Problem to work on – Your answer must be the line holding "text [187, 1446, 1053, 1576]" followed by every later line through the end of the entries, exactly as written.
------------
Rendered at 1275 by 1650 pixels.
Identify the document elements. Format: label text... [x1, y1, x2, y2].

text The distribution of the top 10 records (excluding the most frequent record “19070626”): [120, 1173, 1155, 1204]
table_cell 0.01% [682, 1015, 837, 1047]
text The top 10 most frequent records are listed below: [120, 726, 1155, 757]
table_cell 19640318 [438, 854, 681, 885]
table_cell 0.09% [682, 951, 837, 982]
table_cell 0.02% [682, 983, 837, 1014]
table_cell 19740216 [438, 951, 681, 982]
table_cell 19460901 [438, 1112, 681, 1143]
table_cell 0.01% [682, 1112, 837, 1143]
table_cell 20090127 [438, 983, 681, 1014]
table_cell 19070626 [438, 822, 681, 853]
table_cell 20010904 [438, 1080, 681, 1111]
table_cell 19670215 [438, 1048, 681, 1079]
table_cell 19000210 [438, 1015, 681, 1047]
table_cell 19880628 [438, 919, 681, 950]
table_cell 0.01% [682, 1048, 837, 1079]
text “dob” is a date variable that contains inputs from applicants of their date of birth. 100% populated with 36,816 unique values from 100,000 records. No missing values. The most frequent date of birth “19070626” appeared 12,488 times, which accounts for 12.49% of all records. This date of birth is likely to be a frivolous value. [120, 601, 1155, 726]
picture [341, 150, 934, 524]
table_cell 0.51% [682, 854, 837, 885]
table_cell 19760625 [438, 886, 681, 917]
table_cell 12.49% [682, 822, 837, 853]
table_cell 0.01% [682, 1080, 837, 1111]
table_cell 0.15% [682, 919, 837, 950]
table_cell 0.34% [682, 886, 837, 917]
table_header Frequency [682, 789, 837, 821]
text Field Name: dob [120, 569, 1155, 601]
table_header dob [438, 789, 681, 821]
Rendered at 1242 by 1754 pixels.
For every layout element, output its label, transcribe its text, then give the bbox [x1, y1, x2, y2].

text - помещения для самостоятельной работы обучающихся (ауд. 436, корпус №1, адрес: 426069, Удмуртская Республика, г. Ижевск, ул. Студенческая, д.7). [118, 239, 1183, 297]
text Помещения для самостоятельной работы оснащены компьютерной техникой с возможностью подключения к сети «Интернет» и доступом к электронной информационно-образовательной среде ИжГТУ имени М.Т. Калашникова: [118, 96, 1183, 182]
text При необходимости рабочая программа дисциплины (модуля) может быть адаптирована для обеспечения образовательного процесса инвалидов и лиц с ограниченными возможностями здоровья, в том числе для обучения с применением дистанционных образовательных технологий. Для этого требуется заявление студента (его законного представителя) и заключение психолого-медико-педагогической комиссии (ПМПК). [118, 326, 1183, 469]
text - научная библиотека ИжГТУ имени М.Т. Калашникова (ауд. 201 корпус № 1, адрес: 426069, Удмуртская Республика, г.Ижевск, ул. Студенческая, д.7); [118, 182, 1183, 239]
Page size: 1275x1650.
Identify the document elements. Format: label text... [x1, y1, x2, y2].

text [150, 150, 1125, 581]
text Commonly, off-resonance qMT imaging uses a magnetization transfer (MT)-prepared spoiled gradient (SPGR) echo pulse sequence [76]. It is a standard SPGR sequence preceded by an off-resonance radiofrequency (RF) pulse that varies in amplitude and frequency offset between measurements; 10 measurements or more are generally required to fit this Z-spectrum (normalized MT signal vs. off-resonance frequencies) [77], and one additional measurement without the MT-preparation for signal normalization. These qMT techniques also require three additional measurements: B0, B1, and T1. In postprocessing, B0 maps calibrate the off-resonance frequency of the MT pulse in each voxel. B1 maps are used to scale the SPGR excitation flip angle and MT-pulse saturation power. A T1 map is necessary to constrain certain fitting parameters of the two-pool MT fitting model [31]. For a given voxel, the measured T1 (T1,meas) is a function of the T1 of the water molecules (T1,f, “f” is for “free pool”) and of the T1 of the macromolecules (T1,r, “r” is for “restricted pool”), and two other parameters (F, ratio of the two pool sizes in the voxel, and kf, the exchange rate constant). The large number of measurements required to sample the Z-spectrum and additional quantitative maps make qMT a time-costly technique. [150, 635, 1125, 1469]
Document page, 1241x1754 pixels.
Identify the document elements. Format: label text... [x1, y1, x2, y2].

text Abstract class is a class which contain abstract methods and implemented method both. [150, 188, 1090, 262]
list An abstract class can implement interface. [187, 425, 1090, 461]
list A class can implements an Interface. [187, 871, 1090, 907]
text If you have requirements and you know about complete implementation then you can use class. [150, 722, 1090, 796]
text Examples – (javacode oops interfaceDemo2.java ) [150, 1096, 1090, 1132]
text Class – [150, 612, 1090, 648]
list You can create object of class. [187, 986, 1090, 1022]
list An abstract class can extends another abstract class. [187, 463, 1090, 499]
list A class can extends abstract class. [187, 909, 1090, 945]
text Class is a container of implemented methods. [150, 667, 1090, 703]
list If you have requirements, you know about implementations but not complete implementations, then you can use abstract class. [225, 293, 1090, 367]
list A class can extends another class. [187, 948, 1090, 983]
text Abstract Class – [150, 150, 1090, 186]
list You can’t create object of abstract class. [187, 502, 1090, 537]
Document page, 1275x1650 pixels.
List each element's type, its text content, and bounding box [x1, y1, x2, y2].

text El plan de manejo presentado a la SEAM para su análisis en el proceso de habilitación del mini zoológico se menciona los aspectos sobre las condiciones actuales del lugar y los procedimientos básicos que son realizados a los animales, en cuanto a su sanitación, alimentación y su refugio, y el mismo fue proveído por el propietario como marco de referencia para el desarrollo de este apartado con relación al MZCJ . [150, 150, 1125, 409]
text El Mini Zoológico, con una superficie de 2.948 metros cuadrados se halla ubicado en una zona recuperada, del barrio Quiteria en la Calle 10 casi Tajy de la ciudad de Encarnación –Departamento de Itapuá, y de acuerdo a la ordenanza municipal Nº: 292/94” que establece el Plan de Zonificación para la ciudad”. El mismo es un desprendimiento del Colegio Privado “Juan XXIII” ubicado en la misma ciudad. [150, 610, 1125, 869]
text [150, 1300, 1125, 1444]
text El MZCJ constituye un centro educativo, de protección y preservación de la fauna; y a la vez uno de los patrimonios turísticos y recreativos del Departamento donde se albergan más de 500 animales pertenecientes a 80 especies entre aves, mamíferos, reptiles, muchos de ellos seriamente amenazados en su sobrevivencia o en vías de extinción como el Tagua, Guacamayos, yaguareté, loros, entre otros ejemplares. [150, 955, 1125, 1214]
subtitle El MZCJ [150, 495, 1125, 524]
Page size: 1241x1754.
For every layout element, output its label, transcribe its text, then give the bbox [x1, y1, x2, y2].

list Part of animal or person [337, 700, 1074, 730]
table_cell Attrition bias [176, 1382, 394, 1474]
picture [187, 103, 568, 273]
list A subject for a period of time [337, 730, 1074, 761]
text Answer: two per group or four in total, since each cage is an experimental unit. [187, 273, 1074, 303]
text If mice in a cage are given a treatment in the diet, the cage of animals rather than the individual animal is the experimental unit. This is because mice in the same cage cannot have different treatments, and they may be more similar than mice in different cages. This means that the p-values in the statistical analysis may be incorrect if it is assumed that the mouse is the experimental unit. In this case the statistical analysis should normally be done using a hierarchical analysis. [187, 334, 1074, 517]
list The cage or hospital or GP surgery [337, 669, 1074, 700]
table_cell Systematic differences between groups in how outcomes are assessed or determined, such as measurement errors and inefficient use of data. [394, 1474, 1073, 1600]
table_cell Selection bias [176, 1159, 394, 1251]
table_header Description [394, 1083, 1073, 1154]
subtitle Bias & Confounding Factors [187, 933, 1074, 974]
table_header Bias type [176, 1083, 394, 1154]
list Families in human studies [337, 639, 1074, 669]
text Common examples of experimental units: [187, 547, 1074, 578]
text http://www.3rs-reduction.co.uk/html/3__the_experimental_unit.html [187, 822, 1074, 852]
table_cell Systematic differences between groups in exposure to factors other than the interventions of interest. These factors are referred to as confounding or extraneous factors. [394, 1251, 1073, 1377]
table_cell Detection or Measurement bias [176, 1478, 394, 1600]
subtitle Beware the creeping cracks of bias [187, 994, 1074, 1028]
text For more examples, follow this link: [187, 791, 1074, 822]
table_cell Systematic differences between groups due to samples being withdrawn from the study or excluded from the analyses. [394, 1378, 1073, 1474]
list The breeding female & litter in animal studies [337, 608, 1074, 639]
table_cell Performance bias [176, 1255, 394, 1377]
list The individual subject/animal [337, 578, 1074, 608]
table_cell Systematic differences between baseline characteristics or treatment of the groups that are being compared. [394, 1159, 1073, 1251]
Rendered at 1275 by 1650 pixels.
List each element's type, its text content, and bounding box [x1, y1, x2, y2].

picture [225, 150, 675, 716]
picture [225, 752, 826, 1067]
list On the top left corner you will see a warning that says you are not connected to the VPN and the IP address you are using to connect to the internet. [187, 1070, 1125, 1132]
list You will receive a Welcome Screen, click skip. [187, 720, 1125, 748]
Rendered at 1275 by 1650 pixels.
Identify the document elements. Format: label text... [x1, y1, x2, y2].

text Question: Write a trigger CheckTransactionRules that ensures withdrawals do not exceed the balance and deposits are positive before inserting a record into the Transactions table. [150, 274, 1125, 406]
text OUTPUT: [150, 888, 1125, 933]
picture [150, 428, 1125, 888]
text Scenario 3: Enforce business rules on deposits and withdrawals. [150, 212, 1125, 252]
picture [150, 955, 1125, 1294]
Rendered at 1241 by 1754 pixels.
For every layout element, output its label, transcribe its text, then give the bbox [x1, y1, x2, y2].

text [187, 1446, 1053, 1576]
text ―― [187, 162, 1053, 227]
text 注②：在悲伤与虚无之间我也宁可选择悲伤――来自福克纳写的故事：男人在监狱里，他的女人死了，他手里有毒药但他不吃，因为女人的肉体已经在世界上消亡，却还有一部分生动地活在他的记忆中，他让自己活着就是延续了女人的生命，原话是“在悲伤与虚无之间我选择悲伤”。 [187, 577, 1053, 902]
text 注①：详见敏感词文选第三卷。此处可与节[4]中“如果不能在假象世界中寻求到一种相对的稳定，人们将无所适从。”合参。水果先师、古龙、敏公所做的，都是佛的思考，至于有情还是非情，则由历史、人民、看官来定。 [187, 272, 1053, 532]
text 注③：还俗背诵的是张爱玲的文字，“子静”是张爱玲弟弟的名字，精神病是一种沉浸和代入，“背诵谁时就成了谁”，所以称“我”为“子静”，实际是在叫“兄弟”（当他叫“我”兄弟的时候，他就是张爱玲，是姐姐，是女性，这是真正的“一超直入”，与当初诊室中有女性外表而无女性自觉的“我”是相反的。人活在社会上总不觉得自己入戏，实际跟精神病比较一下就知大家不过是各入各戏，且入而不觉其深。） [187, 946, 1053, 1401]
------------
Result for this exercise –
text [187, 1446, 1053, 1576]
text ―― [187, 162, 1053, 227]
text 注②：在悲伤与虚无之间我也宁可选择悲伤――来自福克纳写的故事：男人在监狱里，他的女人死了，他手里有毒药但他不吃，因为女人的肉体已经在世界上消亡，却还有一部分生动地活在他的记忆中，他让自己活着就是延续了女人的生命，原话是“在悲伤与虚无之间我选择悲伤”。 [187, 577, 1053, 902]
text 注①：详见敏感词文选第三卷。此处可与节[4]中“如果不能在假象世界中寻求到一种相对的稳定，人们将无所适从。”合参。水果先师、古龙、敏公所做的，都是佛的思考，至于有情还是非情，则由历史、人民、看官来定。 [187, 272, 1053, 532]
text 注③：还俗背诵的是张爱玲的文字，“子静”是张爱玲弟弟的名字，精神病是一种沉浸和代入，“背诵谁时就成了谁”，所以称“我”为“子静”，实际是在叫“兄弟”（当他叫“我”兄弟的时候，他就是张爱玲，是姐姐，是女性，这是真正的“一超直入”，与当初诊室中有女性外表而无女性自觉的“我”是相反的。人活在社会上总不觉得自己入戏，实际跟精神病比较一下就知大家不过是各入各戏，且入而不觉其深。） [187, 946, 1053, 1401]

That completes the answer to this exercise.